Presidential links with car deaths are revealed ahead of World Day of Remembrance for Road Traffic Victims on Sunday the 16th by an organization dedicated to providing support to victims of car crashes in the United Kingdom.
Obama, McCain, Clinton, and Biden are a few names connected with death and injury in motor vehicles, according to the UK's RoadPeace.
President-elect Obama and the last democratic President, Bill Clinton, lost their fathers in single car accidents.
“My father left me with the feeling that I had to live for two people, and that if I did it well enough, somehow I could make up for the life he should have had,” Bill Clinton wrote in the first chapter of his autobiography My Life. “Even when I wasn't sure where I was going, I was always in a hurry.”

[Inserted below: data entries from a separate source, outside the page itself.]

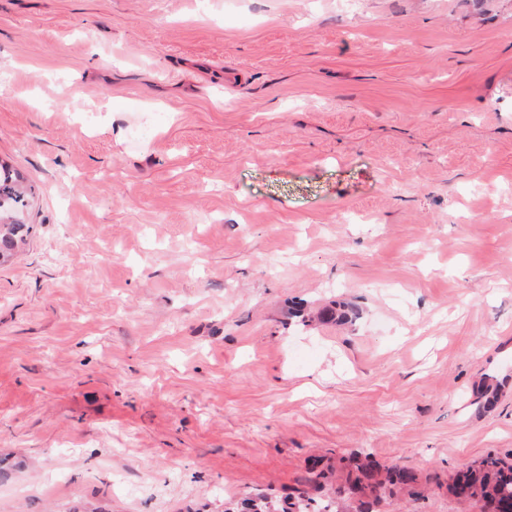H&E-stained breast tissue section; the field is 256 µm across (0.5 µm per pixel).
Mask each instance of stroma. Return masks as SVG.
<instances>
[{
  "label": "stroma",
  "mask_w": 512,
  "mask_h": 512,
  "mask_svg": "<svg viewBox=\"0 0 512 512\" xmlns=\"http://www.w3.org/2000/svg\"><path fill=\"white\" fill-rule=\"evenodd\" d=\"M0 86V512L512 453V0H0ZM34 187L8 163L0 161V252L11 256L30 232L27 216Z\"/></svg>",
  "instance_id": "obj_1"
}]
</instances>
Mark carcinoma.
I'll return each mask as SVG.
<instances>
[{
  "mask_svg": "<svg viewBox=\"0 0 512 512\" xmlns=\"http://www.w3.org/2000/svg\"><path fill=\"white\" fill-rule=\"evenodd\" d=\"M34 187L8 163L0 161V252L12 255L30 232L27 216ZM336 470L342 482L333 495L323 494L325 471ZM416 483L412 471L393 465L382 467L370 459L351 455L336 467L328 466L307 480V488L283 500L257 493L247 499L244 512H372L394 487ZM448 491L460 502L481 505V512H512V461L488 453L450 477Z\"/></svg>",
  "mask_w": 512,
  "mask_h": 512,
  "instance_id": "carcinoma-1",
  "label": "carcinoma"
}]
</instances>
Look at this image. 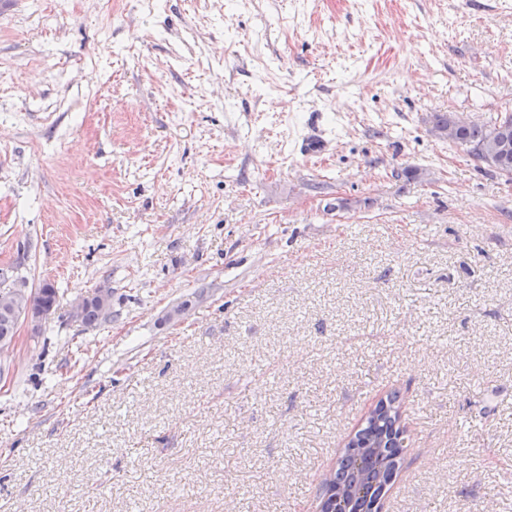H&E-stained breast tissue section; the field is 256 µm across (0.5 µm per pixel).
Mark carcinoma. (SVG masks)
<instances>
[{
    "label": "carcinoma",
    "instance_id": "1",
    "mask_svg": "<svg viewBox=\"0 0 512 512\" xmlns=\"http://www.w3.org/2000/svg\"><path fill=\"white\" fill-rule=\"evenodd\" d=\"M431 130L439 136L453 130L451 143L466 146L483 161V149L488 147L492 130L509 134V152L512 153V109H506L489 124L462 122L454 113L434 112L430 116ZM37 304L54 308L57 291L45 284L35 292ZM110 301L92 300L81 316L85 327L95 326L106 318ZM390 398L379 401L365 418L363 426L346 444L336 466L329 469L319 484L320 505L326 506L337 493L343 492L345 506L341 512H381V500L390 488L404 451L400 413Z\"/></svg>",
    "mask_w": 512,
    "mask_h": 512
}]
</instances>
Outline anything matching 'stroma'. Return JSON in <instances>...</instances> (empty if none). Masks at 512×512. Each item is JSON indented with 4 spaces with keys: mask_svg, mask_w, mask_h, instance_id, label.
<instances>
[{
    "mask_svg": "<svg viewBox=\"0 0 512 512\" xmlns=\"http://www.w3.org/2000/svg\"><path fill=\"white\" fill-rule=\"evenodd\" d=\"M21 3L0 289L58 297L0 354V512H317L394 390L382 512H512V178L428 122L512 107V0ZM109 289L106 288H97L93 293L80 297L71 308V314L73 318L77 319L78 315L83 313L79 317L78 321L85 327L95 326L101 321L105 319L107 310L110 307V299L105 302L97 301L96 299L92 300L88 303L93 297H97L100 300H103L108 294ZM88 303V304H87ZM87 304V305H86ZM86 305V306H85Z\"/></svg>",
    "mask_w": 512,
    "mask_h": 512,
    "instance_id": "1",
    "label": "stroma"
}]
</instances>
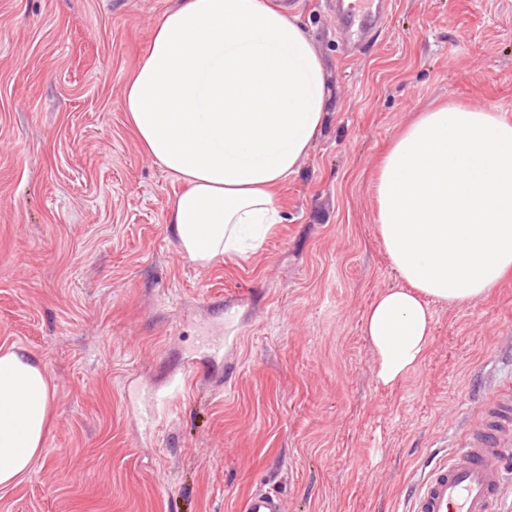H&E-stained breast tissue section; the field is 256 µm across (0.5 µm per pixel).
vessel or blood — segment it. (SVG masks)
I'll return each mask as SVG.
<instances>
[{"instance_id":"obj_1","label":"vessel or blood","mask_w":512,"mask_h":512,"mask_svg":"<svg viewBox=\"0 0 512 512\" xmlns=\"http://www.w3.org/2000/svg\"><path fill=\"white\" fill-rule=\"evenodd\" d=\"M386 0H333L341 31L351 48L379 32ZM512 452V393L486 396L480 417L461 448L446 462L432 467L410 498V512H501V462ZM244 512H287L283 497L270 489H255Z\"/></svg>"}]
</instances>
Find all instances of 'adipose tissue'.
I'll return each mask as SVG.
<instances>
[{"mask_svg": "<svg viewBox=\"0 0 512 512\" xmlns=\"http://www.w3.org/2000/svg\"><path fill=\"white\" fill-rule=\"evenodd\" d=\"M123 108L140 143L183 191L168 230L200 268L257 250L284 220L276 195L328 113L326 72L296 17L267 0H182L155 29ZM377 224L400 283L363 318L377 377L423 361L431 302L486 298L512 273V120L448 104L395 139L375 182ZM52 412L46 368L0 347V487L42 457Z\"/></svg>", "mask_w": 512, "mask_h": 512, "instance_id": "1", "label": "adipose tissue"}]
</instances>
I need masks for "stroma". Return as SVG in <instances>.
Returning a JSON list of instances; mask_svg holds the SVG:
<instances>
[{
    "label": "stroma",
    "mask_w": 512,
    "mask_h": 512,
    "mask_svg": "<svg viewBox=\"0 0 512 512\" xmlns=\"http://www.w3.org/2000/svg\"><path fill=\"white\" fill-rule=\"evenodd\" d=\"M301 2L327 122L279 191L284 222L202 269L167 230L183 185L122 106L180 0H0V346L39 356L53 388L43 456L0 512H241L259 487L287 512H406L512 377V277L432 303L425 359L393 384L362 331L397 283L381 162L447 102L512 119V0H394L352 58L323 0ZM207 336L226 357L165 399Z\"/></svg>",
    "instance_id": "obj_1"
}]
</instances>
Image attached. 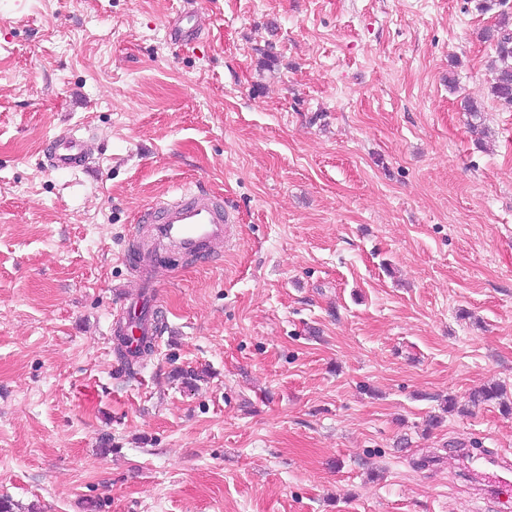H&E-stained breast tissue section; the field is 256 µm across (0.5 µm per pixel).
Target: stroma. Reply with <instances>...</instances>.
<instances>
[{
	"instance_id": "35a3bbf8",
	"label": "stroma",
	"mask_w": 512,
	"mask_h": 512,
	"mask_svg": "<svg viewBox=\"0 0 512 512\" xmlns=\"http://www.w3.org/2000/svg\"><path fill=\"white\" fill-rule=\"evenodd\" d=\"M482 2L202 0L177 46L184 0H0L12 512H500L454 454L512 453V414L468 401L512 402V110L481 39L512 0ZM73 126L88 168L47 170ZM186 184L237 238L162 257L166 330L129 371L119 255Z\"/></svg>"
}]
</instances>
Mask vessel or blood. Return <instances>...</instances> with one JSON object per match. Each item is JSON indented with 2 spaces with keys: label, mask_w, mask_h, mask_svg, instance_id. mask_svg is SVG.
<instances>
[{
  "label": "vessel or blood",
  "mask_w": 512,
  "mask_h": 512,
  "mask_svg": "<svg viewBox=\"0 0 512 512\" xmlns=\"http://www.w3.org/2000/svg\"><path fill=\"white\" fill-rule=\"evenodd\" d=\"M45 165L53 171H75L88 166L84 138L78 129H70L46 140L42 148ZM235 218L225 209L223 197L201 189H188L168 200L145 208L138 217V231L122 259L130 267L152 271L163 254L177 252L195 258L220 252L231 246ZM165 325L160 307V292L148 289L137 298L124 299L121 312L114 317L111 333L124 336L159 335ZM490 469L489 481L497 494H512V467L494 458L484 459Z\"/></svg>",
  "instance_id": "1"
}]
</instances>
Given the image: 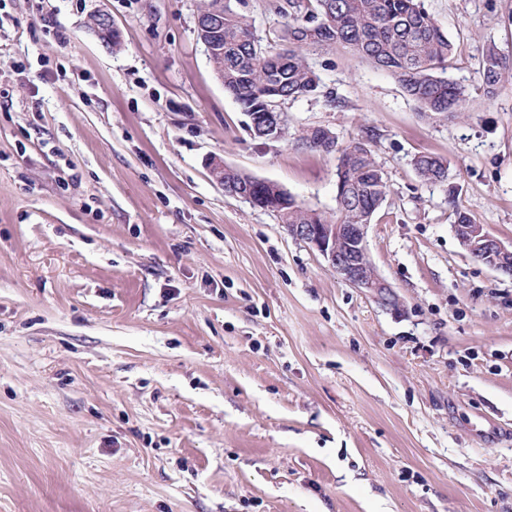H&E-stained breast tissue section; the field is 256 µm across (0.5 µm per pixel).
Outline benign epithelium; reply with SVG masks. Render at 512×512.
<instances>
[{"mask_svg":"<svg viewBox=\"0 0 512 512\" xmlns=\"http://www.w3.org/2000/svg\"><path fill=\"white\" fill-rule=\"evenodd\" d=\"M251 134L264 140L282 138L283 113L252 112L248 114ZM306 143L323 151L336 148L333 134L324 127H316ZM255 208L281 213L292 196L277 184L253 176L232 192ZM362 224H319L314 218L307 224H287L288 235L316 250L328 266L345 283L373 296L386 309L398 310L400 303L391 286L381 278L371 263L366 244V229ZM453 231L463 248L477 261L494 271L512 277V245L506 246L491 236L481 224L471 223L460 214Z\"/></svg>","mask_w":512,"mask_h":512,"instance_id":"obj_1","label":"benign epithelium"}]
</instances>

Three months before he was born, Bill Clinton’s father was thrown out of his car into a ditch where he drowned after his front tire blew. Clinton was given the name of his stepfather.
Obama was 21 when his father died while driving under the influence of alcohol in Nairobi, Kenya.
Most children bereaved by car crashes do not gain parent substitutes. Nor are they helped by organisations for victims of crime.
The wife of the Vice President-elect, Joe Biden, was killed with their daughter when a tractor-trailer hit their family car. Biden’s two sons were seriously injured.
The fatal accident happened the week before Christmas 1972 when Biden’s wife and children were on their way to buy a Christmas tree. He had just been elected to the Senate. Due to the unfortunate circumstance, Biden took his oath at his sons’ bedsides in the hospital.
He does not work on the anniversary of the crash.
John McCain’s first wife, Carol, was disabled after skidding on ice on Christmas Eve and being thrown out through the windshield. She was hospitalized for six months and 26 operations have left her five inches shorter.
At the time, John McCain was a POW in Vietnam. During his five years of captivity, she raised their three children and campaigned for his release. She spent three of those years in a wheelchair.
A Day of Remembrance for Road Traffic Victims was first introduced in 1993 by RoadPeace, a UK charity supporting victims of car crash bereavement and injury. In October 2006, the United Nations General adopted the third Sunday in November every year as the World Day of Remembrance.